Thousands of flights from the UK could be cancelled due to a dispute between pilots and the Government over identity cards.
The British Airline Pilots Association has said that its members would refuse to co-operate with Home Office over plans to use airside workers as “guinea pigs” for the new cards.
The refusal follows London City and Manchester airports agreeing to participate in the 18-month study of the benefits of identity cards, starting in the autumn.
Balpa, which covers 84 per cent of the commercial pilots in Britain, has told the airports that pilots would refuse to co-operate, meaning pilots would not be given airside passes and therefore could not fly.
Jim McAuslan, Balpa general secretary, told The Times: “Forcing pilots to have ID cards is an affront to the people who for years have been, and continue to be, at the forefront in the battle against terrorist outrages.”
“Our understanding from the draft regulations is that the individual will be out of a job.

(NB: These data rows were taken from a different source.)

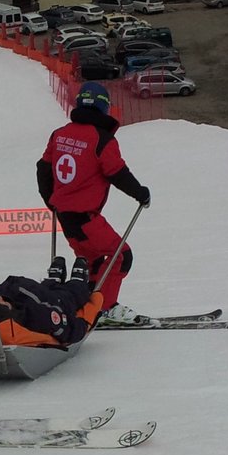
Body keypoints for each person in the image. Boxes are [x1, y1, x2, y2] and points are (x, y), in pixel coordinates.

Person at [36, 80, 151, 324]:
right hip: (86, 218)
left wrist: (51, 201)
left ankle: (87, 304)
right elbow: (116, 172)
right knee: (121, 256)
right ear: (104, 108)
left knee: (95, 261)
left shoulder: (59, 134)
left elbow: (43, 168)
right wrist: (140, 192)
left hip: (66, 219)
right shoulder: (102, 140)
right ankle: (106, 308)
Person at [0, 255, 102, 349]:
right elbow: (70, 330)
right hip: (34, 294)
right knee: (68, 296)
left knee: (57, 296)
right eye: (3, 304)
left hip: (18, 288)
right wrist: (84, 324)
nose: (0, 299)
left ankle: (56, 280)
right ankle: (75, 282)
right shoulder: (36, 315)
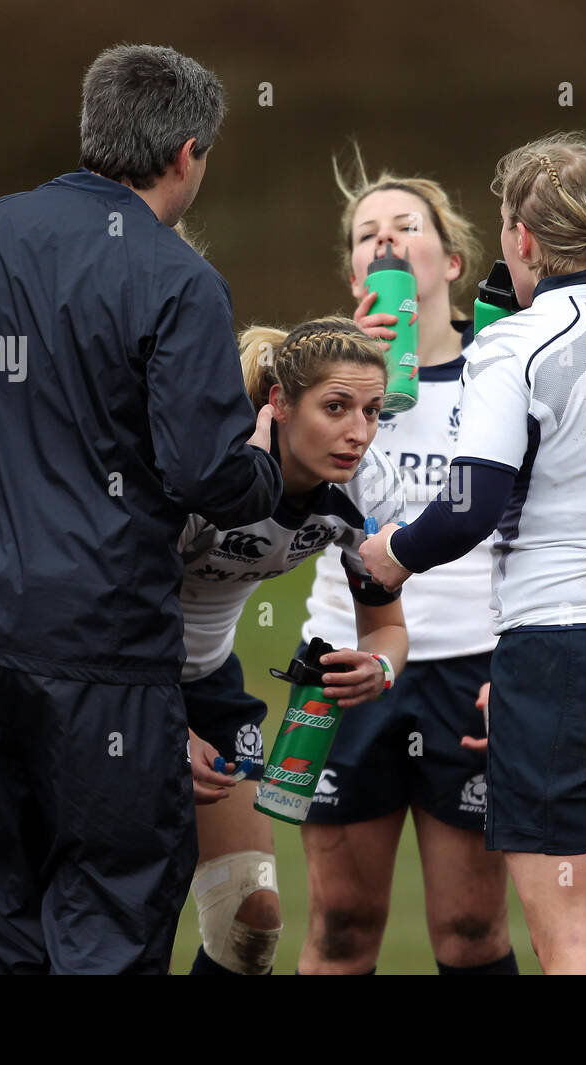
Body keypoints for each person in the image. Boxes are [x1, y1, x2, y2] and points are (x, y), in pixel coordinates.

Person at [0, 44, 282, 974]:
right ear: (187, 153)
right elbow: (204, 474)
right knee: (110, 909)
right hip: (99, 652)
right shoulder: (179, 281)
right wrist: (260, 461)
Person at [360, 132, 586, 975]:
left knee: (577, 935)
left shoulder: (514, 343)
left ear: (521, 237)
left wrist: (393, 557)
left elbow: (469, 505)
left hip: (566, 649)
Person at [294, 154, 518, 976]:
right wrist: (356, 376)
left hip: (472, 661)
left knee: (469, 927)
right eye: (366, 235)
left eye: (405, 227)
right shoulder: (318, 371)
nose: (384, 242)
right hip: (344, 655)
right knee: (342, 922)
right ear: (353, 268)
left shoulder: (505, 368)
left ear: (450, 262)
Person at [180, 316, 408, 975]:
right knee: (121, 914)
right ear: (279, 403)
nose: (357, 432)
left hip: (210, 681)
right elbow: (104, 612)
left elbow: (387, 629)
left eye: (371, 410)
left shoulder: (365, 488)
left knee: (250, 926)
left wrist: (380, 669)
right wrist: (162, 725)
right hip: (108, 679)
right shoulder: (207, 470)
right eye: (335, 407)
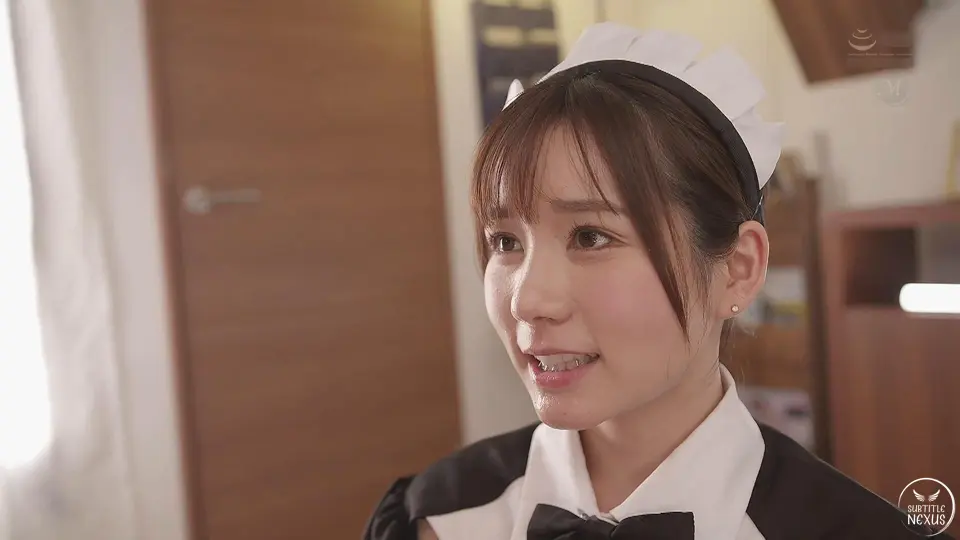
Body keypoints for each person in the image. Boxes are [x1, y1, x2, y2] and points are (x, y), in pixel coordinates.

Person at [363, 23, 951, 540]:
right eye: (506, 242)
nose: (527, 299)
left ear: (737, 269)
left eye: (590, 236)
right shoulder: (439, 518)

This could be an individual who has served his or her country as a service pilot being told they are not now trusted. This is unacceptable and demeaning and we will resist.”
Balpa said: “It is clear that the Government’s staged introduction of biometric identity cards first to overseas students, then to migrant workers and then for aviation workers, represents a way of picking off what are seen as easy targets.”
In response the Identity and Passport Service said: “Identity cards will benefit workers - not just by improving security, but also by speeding up pre-employment checks and increasing the efficiency of pass-issuing arrangements.”